Given data:
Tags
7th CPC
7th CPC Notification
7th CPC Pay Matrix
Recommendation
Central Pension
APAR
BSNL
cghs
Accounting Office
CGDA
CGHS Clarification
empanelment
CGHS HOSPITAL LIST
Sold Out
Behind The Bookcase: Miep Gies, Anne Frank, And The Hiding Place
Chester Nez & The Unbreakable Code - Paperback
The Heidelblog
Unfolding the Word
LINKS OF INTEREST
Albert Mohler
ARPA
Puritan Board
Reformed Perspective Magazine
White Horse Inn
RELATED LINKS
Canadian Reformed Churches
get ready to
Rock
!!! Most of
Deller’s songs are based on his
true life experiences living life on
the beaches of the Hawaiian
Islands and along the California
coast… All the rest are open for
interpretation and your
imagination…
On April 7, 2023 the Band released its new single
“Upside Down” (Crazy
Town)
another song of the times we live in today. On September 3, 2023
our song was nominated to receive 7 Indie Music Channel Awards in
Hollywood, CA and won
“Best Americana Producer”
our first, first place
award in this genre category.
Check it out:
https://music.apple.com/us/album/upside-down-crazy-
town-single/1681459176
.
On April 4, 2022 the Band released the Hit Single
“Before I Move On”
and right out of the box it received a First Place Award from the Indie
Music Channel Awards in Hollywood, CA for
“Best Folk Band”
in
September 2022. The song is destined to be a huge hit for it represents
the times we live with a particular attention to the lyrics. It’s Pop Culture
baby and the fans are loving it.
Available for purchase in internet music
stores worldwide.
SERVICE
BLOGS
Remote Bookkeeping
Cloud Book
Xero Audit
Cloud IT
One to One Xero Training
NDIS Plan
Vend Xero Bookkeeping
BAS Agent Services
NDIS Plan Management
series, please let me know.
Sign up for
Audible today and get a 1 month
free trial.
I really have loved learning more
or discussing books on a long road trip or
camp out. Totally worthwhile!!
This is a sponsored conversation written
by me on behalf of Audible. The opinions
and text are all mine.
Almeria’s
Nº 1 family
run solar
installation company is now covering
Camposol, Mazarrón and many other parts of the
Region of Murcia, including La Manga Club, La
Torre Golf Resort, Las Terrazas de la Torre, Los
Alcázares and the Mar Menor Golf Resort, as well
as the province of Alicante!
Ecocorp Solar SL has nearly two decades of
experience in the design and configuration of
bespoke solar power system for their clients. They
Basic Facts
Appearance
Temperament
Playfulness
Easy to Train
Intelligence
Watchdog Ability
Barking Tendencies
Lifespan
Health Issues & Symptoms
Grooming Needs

What is needed:
When you transcribe the records above, keep every line exactly the same.

Exercise answer:
Tags
7th CPC
7th CPC Notification
7th CPC Pay Matrix
Recommendation
Central Pension
APAR
BSNL
cghs
Accounting Office
CGDA
CGHS Clarification
empanelment
CGHS HOSPITAL LIST
Sold Out
Behind The Bookcase: Miep Gies, Anne Frank, And The Hiding Place
Chester Nez & The Unbreakable Code - Paperback
The Heidelblog
Unfolding the Word
LINKS OF INTEREST
Albert Mohler
ARPA
Puritan Board
Reformed Perspective Magazine
White Horse Inn
RELATED LINKS
Canadian Reformed Churches
get ready to
Rock
!!! Most of
Deller’s songs are based on his
true life experiences living life on
the beaches of the Hawaiian
Islands and along the California
coast… All the rest are open for
interpretation and your
imagination…
On April 7, 2023 the Band released its new single
“Upside Down” (Crazy
Town)
another song of the times we live in today. On September 3, 2023
our song was nominated to receive 7 Indie Music Channel Awards in
Hollywood, CA and won
“Best Americana Producer”
our first, first place
award in this genre category.
Check it out:
https://music.apple.com/us/album/upside-down-crazy-
town-single/1681459176
.
On April 4, 2022 the Band released the Hit Single
“Before I Move On”
and right out of the box it received a First Place Award from the Indie
Music Channel Awards in Hollywood, CA for
“Best Folk Band”
in
September 2022. The song is destined to be a huge hit for it represents
the times we live with a particular attention to the lyrics. It’s Pop Culture
baby and the fans are loving it.
Available for purchase in internet music
stores worldwide.
SERVICE
BLOGS
Remote Bookkeeping
Cloud Book
Xero Audit
Cloud IT
One to One Xero Training
NDIS Plan
Vend Xero Bookkeeping
BAS Agent Services
NDIS Plan Management
series, please let me know.
Sign up for
Audible today and get a 1 month
free trial.
I really have loved learning more
or discussing books on a long road trip or
camp out. Totally worthwhile!!
This is a sponsored conversation written
by me on behalf of Audible. The opinions
and text are all mine.
Almeria’s
Nº 1 family
run solar
installation company is now covering
Camposol, Mazarrón and many other parts of the
Region of Murcia, including La Manga Club, La
Torre Golf Resort, Las Terrazas de la Torre, Los
Alcázares and the Mar Menor Golf Resort, as well
as the province of Alicante!
Ecocorp Solar SL has nearly two decades of
experience in the design and configuration of
bespoke solar power system for their clients. They
Basic Facts
Appearance
Temperament
Playfulness
Easy to Train
Intelligence
Watchdog Ability
Barking Tendencies
Lifespan
Health Issues & Symptoms
Grooming Needs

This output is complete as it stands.